» **BRIEF**
Please give the listing again in its entirety, exactly as written.

» **DATASET CONTENT**

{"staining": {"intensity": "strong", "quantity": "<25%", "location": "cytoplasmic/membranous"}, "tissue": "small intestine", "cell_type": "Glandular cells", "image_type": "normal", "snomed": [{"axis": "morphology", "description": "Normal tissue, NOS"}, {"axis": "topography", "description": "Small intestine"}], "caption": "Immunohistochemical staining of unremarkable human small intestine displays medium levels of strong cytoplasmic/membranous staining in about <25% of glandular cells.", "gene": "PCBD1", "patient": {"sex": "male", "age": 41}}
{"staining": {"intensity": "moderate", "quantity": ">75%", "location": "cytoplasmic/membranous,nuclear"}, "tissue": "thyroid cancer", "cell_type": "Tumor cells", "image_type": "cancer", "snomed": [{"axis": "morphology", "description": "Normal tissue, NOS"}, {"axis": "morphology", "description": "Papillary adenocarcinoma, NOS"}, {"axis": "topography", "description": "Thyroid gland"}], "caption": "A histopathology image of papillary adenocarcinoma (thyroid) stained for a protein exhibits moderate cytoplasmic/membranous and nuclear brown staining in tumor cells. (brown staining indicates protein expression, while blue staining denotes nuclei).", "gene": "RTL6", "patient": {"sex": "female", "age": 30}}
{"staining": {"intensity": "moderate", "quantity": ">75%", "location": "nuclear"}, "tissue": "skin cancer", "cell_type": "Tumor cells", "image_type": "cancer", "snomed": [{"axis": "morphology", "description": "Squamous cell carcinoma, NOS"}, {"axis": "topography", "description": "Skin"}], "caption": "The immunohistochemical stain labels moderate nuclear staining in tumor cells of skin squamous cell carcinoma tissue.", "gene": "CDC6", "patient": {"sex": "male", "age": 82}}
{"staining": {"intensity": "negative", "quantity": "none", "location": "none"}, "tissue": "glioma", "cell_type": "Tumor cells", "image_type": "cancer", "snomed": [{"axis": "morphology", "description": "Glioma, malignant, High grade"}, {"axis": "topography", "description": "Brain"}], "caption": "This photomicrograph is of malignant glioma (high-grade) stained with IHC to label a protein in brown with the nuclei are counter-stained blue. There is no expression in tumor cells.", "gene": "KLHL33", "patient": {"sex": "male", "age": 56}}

» **SOLUTION FOR THIS EXERCISE**
{"staining": {"intensity": "strong", "quantity": "<25%", "location": "cytoplasmic/membranous"}, "tissue": "small intestine", "cell_type": "Glandular cells", "image_type": "normal", "snomed": [{"axis": "morphology", "description": "Normal tissue, NOS"}, {"axis": "topography", "description": "Small intestine"}], "caption": "Immunohistochemical staining of unremarkable human small intestine displays medium levels of strong cytoplasmic/membranous staining in about <25% of glandular cells.", "gene": "PCBD1", "patient": {"sex": "male", "age": 41}}
{"staining": {"intensity": "moderate", "quantity": ">75%", "location": "cytoplasmic/membranous,nuclear"}, "tissue": "thyroid cancer", "cell_type": "Tumor cells", "image_type": "cancer", "snomed": [{"axis": "morphology", "description": "Normal tissue, NOS"}, {"axis": "morphology", "description": "Papillary adenocarcinoma, NOS"}, {"axis": "topography", "description": "Thyroid gland"}], "caption": "A histopathology image of papillary adenocarcinoma (thyroid) stained for a protein exhibits moderate cytoplasmic/membranous and nuclear brown staining in tumor cells. (brown staining indicates protein expression, while blue staining denotes nuclei).", "gene": "RTL6", "patient": {"sex": "female", "age": 30}}
{"staining": {"intensity": "moderate", "quantity": ">75%", "location": "nuclear"}, "tissue": "skin cancer", "cell_type": "Tumor cells", "image_type": "cancer", "snomed": [{"axis": "morphology", "description": "Squamous cell carcinoma, NOS"}, {"axis": "topography", "description": "Skin"}], "caption": "The immunohistochemical stain labels moderate nuclear staining in tumor cells of skin squamous cell carcinoma tissue.", "gene": "CDC6", "patient": {"sex": "male", "age": 82}}
{"staining": {"intensity": "negative", "quantity": "none", "location": "none"}, "tissue": "glioma", "cell_type": "Tumor cells", "image_type": "cancer", "snomed": [{"axis": "morphology", "description": "Glioma, malignant, High grade"}, {"axis": "topography", "description": "Brain"}], "caption": "This photomicrograph is of malignant glioma (high-grade) stained with IHC to label a protein in brown with the nuclei are counter-stained blue. There is no expression in tumor cells.", "gene": "KLHL33", "patient": {"sex": "male", "age": 56}}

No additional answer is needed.